MongoDB Map/Reduce Array aggregation question

Tags:

mongodb

nosql

mapreduce

I have a MongoDB collection, whose docs use several levels of nesting, from which I would like to extract a multidimensional array compiled from a subset of their fields. I have a solution that works for me right now, but I want to better understand this concept of 'idempotency' and its consequences related to the reduce function.

{
  "host_name" : "gateway",
  "service_description" : "PING",
  "last_update" : 1305777787,
  "performance_object" : [
    [ "rta", 0.105, "ms", 100, 500, 0 ],
    [ "pl", 0, "%", 20, 60, 0 ]
  ]
}

And here are the map/reduce functions

var M = function() {
  var hn = this.host_name, 
      sv = this.service_description, 
      ts = this.last_update;
  this.performance_object.forEach(function(P){
    emit( { 
      host: hn, 
      service: sv, 
      metric: P[0] 
    }, { 
      time: ts, 
      value: P[1] 
    } );
  });
}
var R = function(key,values) {
  var result = { 
    time: [], 
    value: [] 
  };
  values.forEach(function(V){
    result.time.push(V.time);
    result.value.push(V.value);
  });
  return result;
}
db.runCommand({
  mapreduce: <colname>,
  out: <col2name>,
  map: M,
  reduce: R
});

Data is returned in a useful structure, which I reformat/sort with finalize for graphing.

{
  "_id" : {
    "host" : "localhost",
    "service" : "Disk Space",
    "metric" : "/var/bck"
  },
  "value" : {
    "time" : [
      [ 1306719302, 1306719601, 1306719903, ... ],
      [ 1306736404, 1306736703, 1306737002, ... ],
      [ 1306766401, 1306766701, 1306767001, ... ]
    ],
    "value" : [
      [ 122, 23423, 25654, ... ],
      [ 336114, 342511, 349067, ... ],
      [ 551196, 551196, 551196, ... ]
    ]
  }
}

Finally...

 [ [1306719302,122], [1306719601,23423], [1306719903,25654], ... ]

TL;DR: What is the expected behavior with the oberved "chunking" of the array results?

I understand that the reduce function may be called multiple times on array(s) of emitted values, which is why there are several "chunks" of the complete arrays, rather than a single array. The array chunks are typically 25-50 items and it's easy enough to clean this up in finalize(). I concat() the arrays, interleave them as [time,value] and sort. But what I really want to know is if this can get more complex:

1) Is the chunking observed because of my code, MongoDB's implementation or the Map/Reduce algorithm itself?

= Brief A =
From the MongoDB map/reduce question, return the passage that begins at the words "[ [1306719302,122], [1306719601,23423], [1306719903,25654], ..." and stops after the words "Map/Reduce algorithm itself?".
= Brief B =
In the MongoDB map/reduce question, how many items do the array chunks typically contain?
= Brief C =
Write the next part of the MongoDB map/reduce question, picking up after its last sentence.

= Material provided =
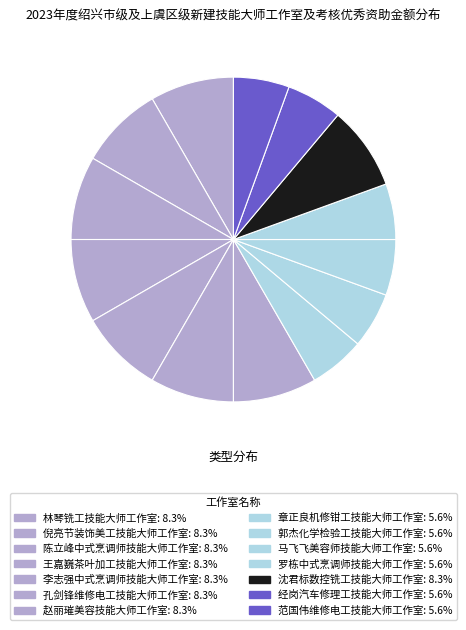

How many segments does this pie chart have?

14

= Task answer A =
[ [1306719302,122], [1306719601,23423], [1306719903,25654], ... ]

TL;DR: What is the expected behavior with the oberved "chunking" of the array results?

I understand that the reduce function may be called multiple times on array(s) of emitted values, which is why there are several "chunks" of the complete arrays, rather than a single array. The array chunks are typically 25-50 items and it's easy enough to clean this up in finalize(). I concat() the arrays, interleave them as [time,value] and sort. But what I really want to know is if this can get more complex:

1) Is the chunking observed because of my code, MongoDB's implementation or the Map/Reduce algorithm itself?

= Task answer B =
Typically 25 to 50 items.

= Task answer C =
2) Will there ever be deeper (recursive) nesting of array chunks in sharded configurations or even just because of my hasty implementation? This would break the concat() method.

3) Is there simply a better strategy for getting array results as shown above?

EDIT: Modified to emit arrays:

I took Thomas' advise and re-wrote it to emit arrays. It absolutely doesn't make any sense to split up the values.

var M = function() {
  var hn = this.host_name, 
      sv = this.service_description, 
      ts = this.last_update;
  this.performance_object.forEach(function(P){
    emit( { 
      host: hn, 
      service: sv, 
      metric: P[0] 
    }, { 
      value: [ ts, P[1] ] 
    } );
  });
}
var R = function(key,values) {
  var result = {
    value: [] 
  };
  values.forEach(function(V){
    result.value.push(V.value);
  });
  return result;
}
db.runCommand({
  mapreduce: <colname>,
  out: <col2name>,
  map: M,
  reduce: R
});

Now the output is similar to this:

{
  "_id" : {
    "host" : "localhost",
    "service" : "Disk Space",
    "metric" : "/var/bck"
  },
  "value" : {
    "value" : [
      [ [1306736404,336114],[1306736703,342511],[1306737002,349067], ... ],
      [ [1306766401,551196],[1306766701,551196],[1306767001,551196], ... ],
      [ [1306719302,122],[1306719601,122],[1306719903,122], ... ]
    ]
  }
}

And I used this finalize function to concatenate the array chunks and sort them.

...
var F = function(key,values) {
  return (Array.concat.apply([],values.value)).sort(function(a,b){ 
    if (a[0] < b[0]) return -1;
    if (a[0] > b[0]) return 1;
    return 0;
  });
}
db.runCommand({
  mapreduce: <colname>,
  out: <col2name>,
  map: M,
  reduce: R,
  finalize: F
});

Which works nicely:

{
  "_id" : {
    "host" : "localhost",
    "service" : "Disk Space",
    "metric" : "/mnt/bck"
  },
  "value" : [ [1306719302,122],[1306719601,122],[1306719903,122],, ... ]
}

I guess the only question that's gnawing at me is whether this Array.concat.apply([],values.value) can be trusted to clean up the output of reduce all of the time.

LAST EDIT: Much simpler...

I have modified the document structure since the original example given above, but this only changes the example by making the map function really simple.

I'm still trying to wrap my brain around why Array.prototype.push.apply(result, V.data) works so differently from result.push(V.data)... but it works.

var M = function() {
  emit( { 
    host: this.host, 
    service: this.service, 
    metric: this.metric
  } , { 
    data: [ [ this.timestamp, this.data ] ] 
  } );
}
var R = function(key,values) {
  var result = [];
  values.forEach(function(V){
    Array.prototype.push.apply(result, V.data);
  });
  return { data: result };
}
var F = function(key,values) {
  return values.data.sort(function(a,b){
    return (a[0]<b[0]) ? -1 : (a[0]>b[0]) ? 1 : 0;
  });
}

It has the same output as shown just above the LAST EDIT heading.

Thanks, Thomas!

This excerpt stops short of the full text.